アメリカで呼ばれたミス・サンシャインという呼び名は好きではありませんでした。日本に戻って活躍します。映画界が斜陽になっても鈴さんはテレビに移らずに残ります。そのころ年下の二枚目と結婚しました。けれど彼が不祥事を起こしたため、別れて、それからはテレビのホームドラマで活躍します。そして舞台で主役を張るようになります。

鈴さんとの資料整理も終わり、部屋は片付きました。昌子さんが階段を踏み外して骨折したため、鈴さんは広い家に一人です。そのころ一心は好きで付き合っていた女性の、別れた夫への未練を目撃して傷つきます。そして彼が小学5年生の時に亡くなった妹のことを思い出します。鈴さんの元を訪ねてすべてを話して泣きじゃくりました。鈴さんは温めた手の平を一心の胸に押し当てます。「寂しくてしょうがないときは、この膻中(だんちゅう)というツボを押さえるの」と言います。体が温まって落ち着くと、「もう大丈夫」と言いました。

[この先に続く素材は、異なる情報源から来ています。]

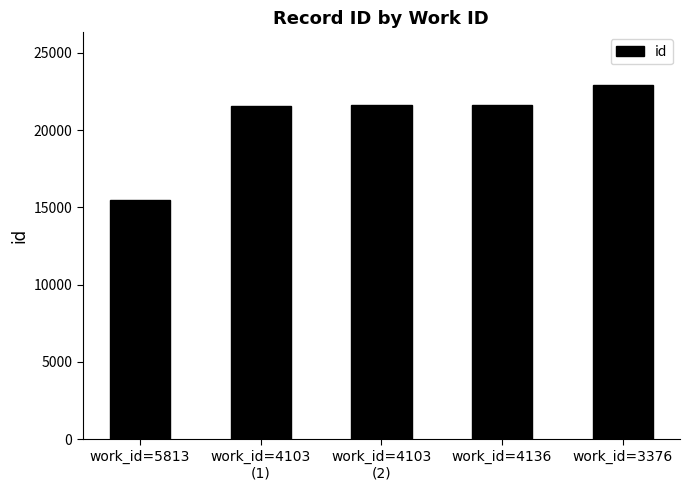

What is the difference between the maximum and minimum values?

7385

鈴さんと一心も故郷は長崎でした。鈴さんは原爆で親友の美しい少女だった佳乃子を亡くしました。一心は友人の結婚式に出るため帰郷した折、二次会でおばの母が林佳乃子だったという友人に、会えるように計らってもらいます。娘の寿子さんは「鈴さんは毎年母の命日には電話をくれるのよ。もう50年以上経つのにねぇ。」と話し始めました。

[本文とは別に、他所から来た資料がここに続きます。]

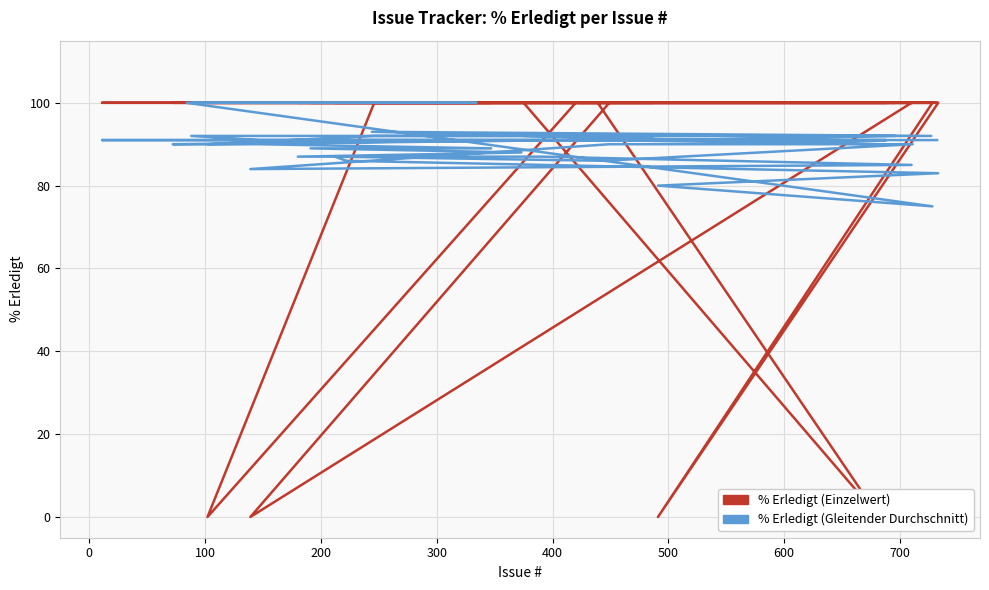

What is the average value of the % Erledigt (Gleitender Durchschnitt) series?

90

進駐軍のカメラマンだった日系のジェームズ野田が撮った二人の美しい写真がありました。佳乃子は結婚していたので、鈴さんのほうを映画に入るよう誘ったのでしょう。しかし上京して間もなく鈴は病に伏せます。看病に行ったのは、ご主人の許可を得た佳乃子でした。3か月の献身的な看病で、鈴は回復しました。東京や鎌倉を見物してしばし楽しい時を過ごします。ところが、佳乃子は長崎に戻って娘を生んだ後、原爆症を発症して28歳で亡くなりました。

軽井沢の別荘に持って帰りたい物があると頼まれて、一心は立派な車を借りて鈴さんと2時間ほどのドライブを楽しみます。別荘には友人の絵かきが住んでいました。友人が眠った深夜、一心は暖炉の前のソファに座っている鈴さんの隣に座ります。そして手を握りました。「年寄りは手を握られるのはいやなのよ」と言っていたのを思い出しますが、その日はしわのある小さな手を預けます。一心の気持ちをすっかり知っているようでした。

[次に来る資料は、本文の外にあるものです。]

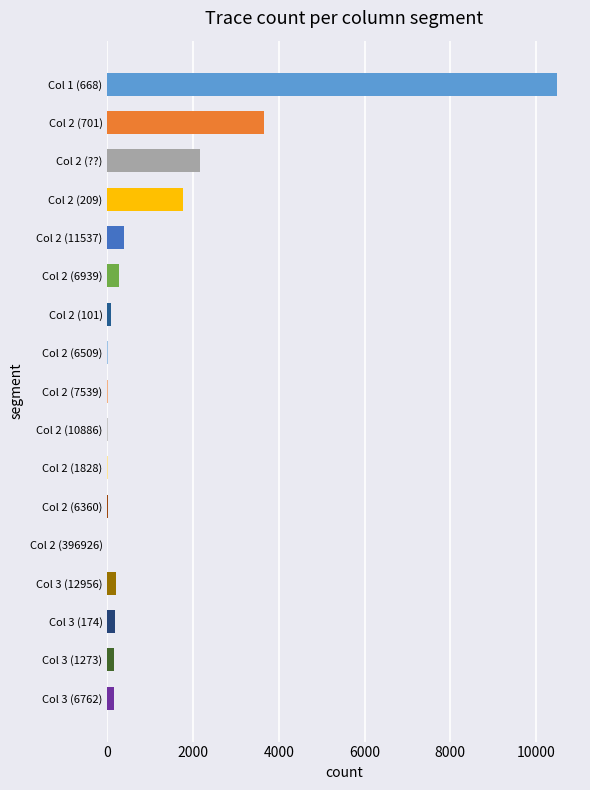

At which label is the value closest to 5250?

Col 2 (701)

一心は、就職し職場結婚をして間もなく子供も生まれようとしているある日、テレビのニュースで和楽京子の死を知ります。一心にとっては彼女と過ごした時間が光輝いて思い出されました。そして預けられたスピーチの原稿の「彼女は亡くなり、私は生きた」という文面が、よみがえりました。